▶ [PROBLEM STATEMENT]:
Write an exact copy of the entries below that leaves out all pictures.

▶ [INFORMATION GIVEN]:
▬▬▬▬▬▬▬▬▬▬

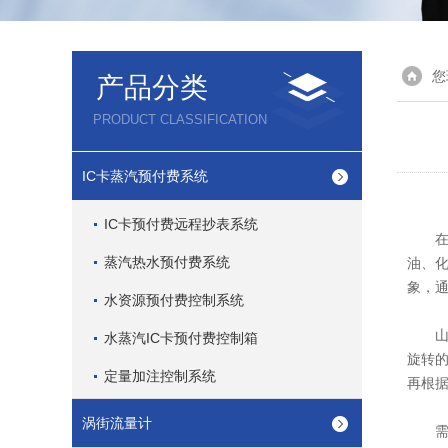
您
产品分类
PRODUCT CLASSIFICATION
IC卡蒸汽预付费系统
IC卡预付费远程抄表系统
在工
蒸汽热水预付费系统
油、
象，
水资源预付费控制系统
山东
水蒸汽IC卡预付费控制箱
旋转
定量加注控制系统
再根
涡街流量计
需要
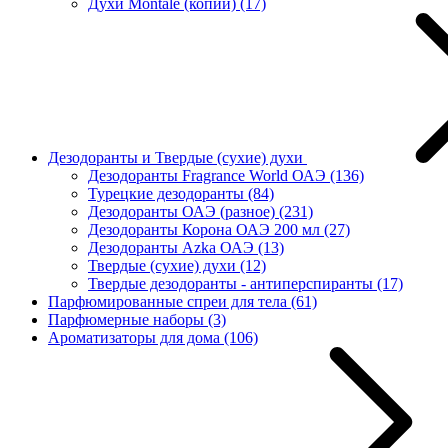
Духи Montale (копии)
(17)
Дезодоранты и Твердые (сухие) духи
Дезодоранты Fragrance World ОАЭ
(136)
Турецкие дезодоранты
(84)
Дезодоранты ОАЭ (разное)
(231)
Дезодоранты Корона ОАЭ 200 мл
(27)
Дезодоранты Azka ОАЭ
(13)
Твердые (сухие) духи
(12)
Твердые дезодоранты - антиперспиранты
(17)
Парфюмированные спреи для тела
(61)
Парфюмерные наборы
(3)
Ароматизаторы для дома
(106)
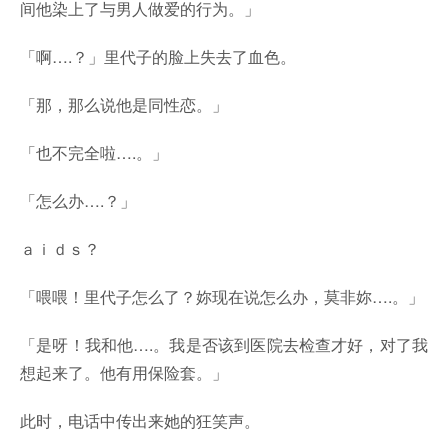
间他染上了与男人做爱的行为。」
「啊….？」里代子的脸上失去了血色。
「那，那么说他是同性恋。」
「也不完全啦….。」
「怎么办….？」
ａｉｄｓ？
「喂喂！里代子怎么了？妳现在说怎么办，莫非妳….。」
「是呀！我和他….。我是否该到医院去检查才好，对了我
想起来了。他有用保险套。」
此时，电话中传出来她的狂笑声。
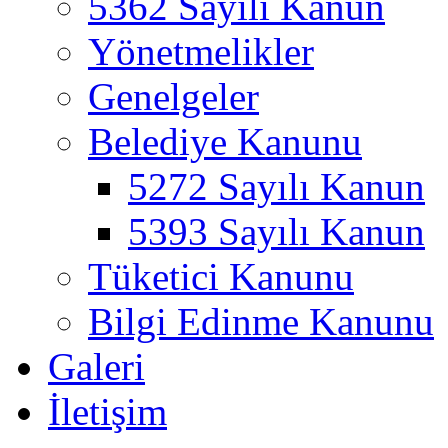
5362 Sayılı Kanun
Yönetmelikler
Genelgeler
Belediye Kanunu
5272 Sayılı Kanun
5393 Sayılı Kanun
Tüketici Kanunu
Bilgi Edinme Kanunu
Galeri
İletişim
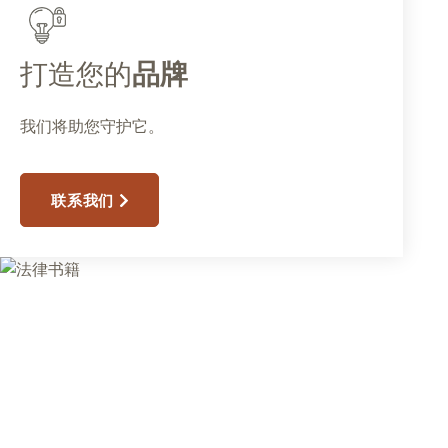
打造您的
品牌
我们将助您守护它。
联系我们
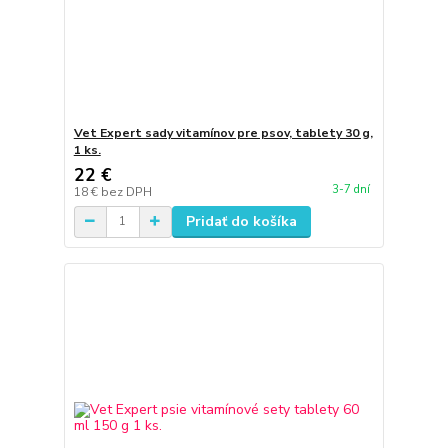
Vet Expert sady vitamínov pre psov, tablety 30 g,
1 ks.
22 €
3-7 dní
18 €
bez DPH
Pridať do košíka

▬▬▬▬▬▬▬▬▬▬

▶ [WRITTEN ANSWER]:
您
产品分类
PRODUCT CLASSIFICATION
IC卡蒸汽预付费系统
IC卡预付费远程抄表系统
在工
蒸汽热水预付费系统
油、
象，
水资源预付费控制系统
山东
水蒸汽IC卡预付费控制箱
旋转
定量加注控制系统
再根
涡街流量计
需要
Духи Montale (копии)
(17)
Дезодоранты и Твердые (сухие) духи
Дезодоранты Fragrance World ОАЭ
(136)
Турецкие дезодоранты
(84)
Дезодоранты ОАЭ (разное)
(231)
Дезодоранты Корона ОАЭ 200 мл
(27)
Дезодоранты Azka ОАЭ
(13)
Твердые (сухие) духи
(12)
Твердые дезодоранты - антиперспиранты
(17)
Парфюмированные спреи для тела
(61)
Парфюмерные наборы
(3)
Ароматизаторы для дома
(106)
间他染上了与男人做爱的行为。」
「啊….？」里代子的脸上失去了血色。
「那，那么说他是同性恋。」
「也不完全啦….。」
「怎么办….？」
ａｉｄｓ？
「喂喂！里代子怎么了？妳现在说怎么办，莫非妳….。」
「是呀！我和他….。我是否该到医院去检查才好，对了我
想起来了。他有用保险套。」
此时，电话中传出来她的狂笑声。
5362 Sayılı Kanun
Yönetmelikler
Genelgeler
Belediye Kanunu
5272 Sayılı Kanun
5393 Sayılı Kanun
Tüketici Kanunu
Bilgi Edinme Kanunu
Galeri
İletişim
打造您的
品牌
我们将助您守护它。
联系我们
Vet Expert sady vitamínov pre psov, tablety 30 g,
1 ks.
22 €
3-7 dní
18 €
bez DPH
Pridať do košíka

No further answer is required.